• **WHAT YOU HAVE TO DO**
Write out as a JSON list of strings the lines in the records below, starting at the line that contains "are at (227, 86) underline: present -> none" and ending at the line that contains "conditions are attitudes: attitudes", one string per line, with blank lines left out.

• **SOURCE MATERIAL**
* * *
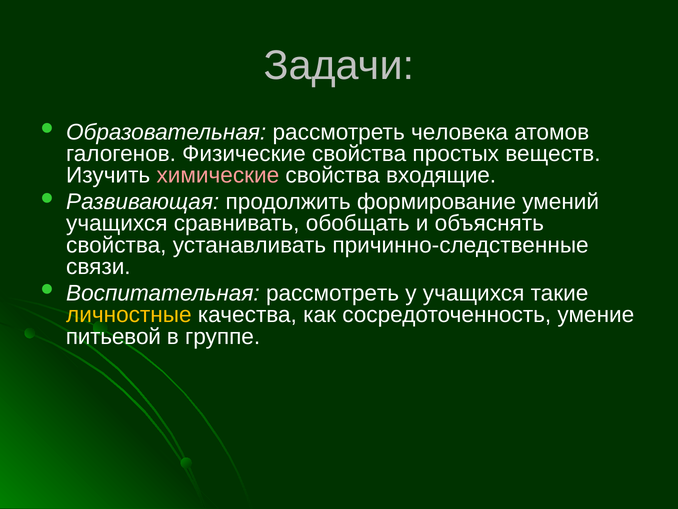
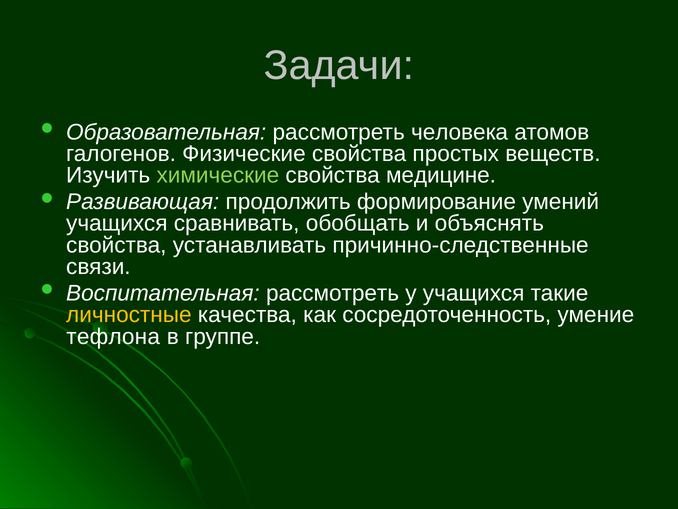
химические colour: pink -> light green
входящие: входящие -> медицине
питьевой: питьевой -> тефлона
* * *
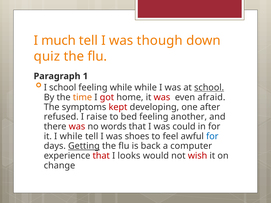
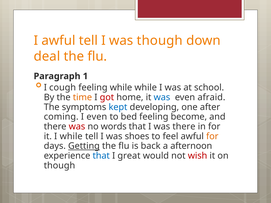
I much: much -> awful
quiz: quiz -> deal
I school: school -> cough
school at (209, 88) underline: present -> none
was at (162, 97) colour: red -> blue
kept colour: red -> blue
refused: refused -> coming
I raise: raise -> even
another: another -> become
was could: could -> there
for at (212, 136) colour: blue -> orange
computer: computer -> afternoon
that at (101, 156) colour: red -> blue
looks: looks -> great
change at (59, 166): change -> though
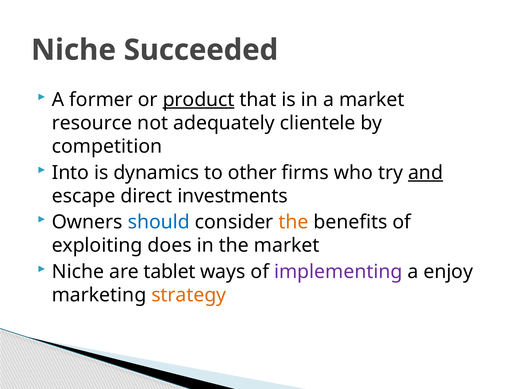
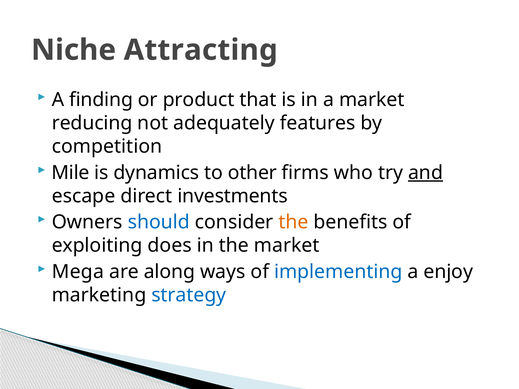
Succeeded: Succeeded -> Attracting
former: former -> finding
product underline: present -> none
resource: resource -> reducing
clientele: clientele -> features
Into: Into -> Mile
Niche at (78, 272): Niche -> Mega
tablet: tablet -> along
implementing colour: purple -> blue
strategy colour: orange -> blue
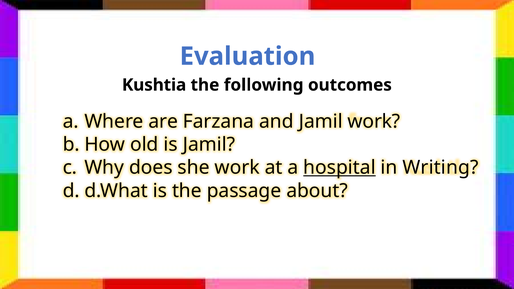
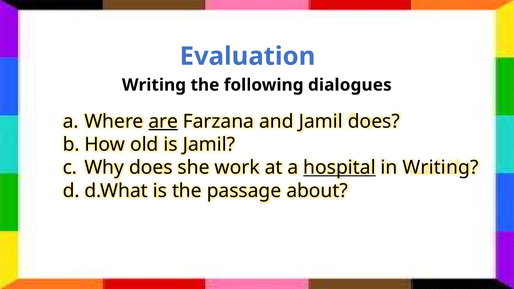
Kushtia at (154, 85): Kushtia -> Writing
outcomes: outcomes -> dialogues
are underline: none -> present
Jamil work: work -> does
* * *
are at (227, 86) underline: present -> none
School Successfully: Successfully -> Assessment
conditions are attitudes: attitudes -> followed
* * *
• **ANSWER TO THE PROBLEM**
[
  "are at (227, 86) underline: present -> none",
  "School Successfully: Successfully -> Assessment",
  "conditions are attitudes: attitudes -> followed"
]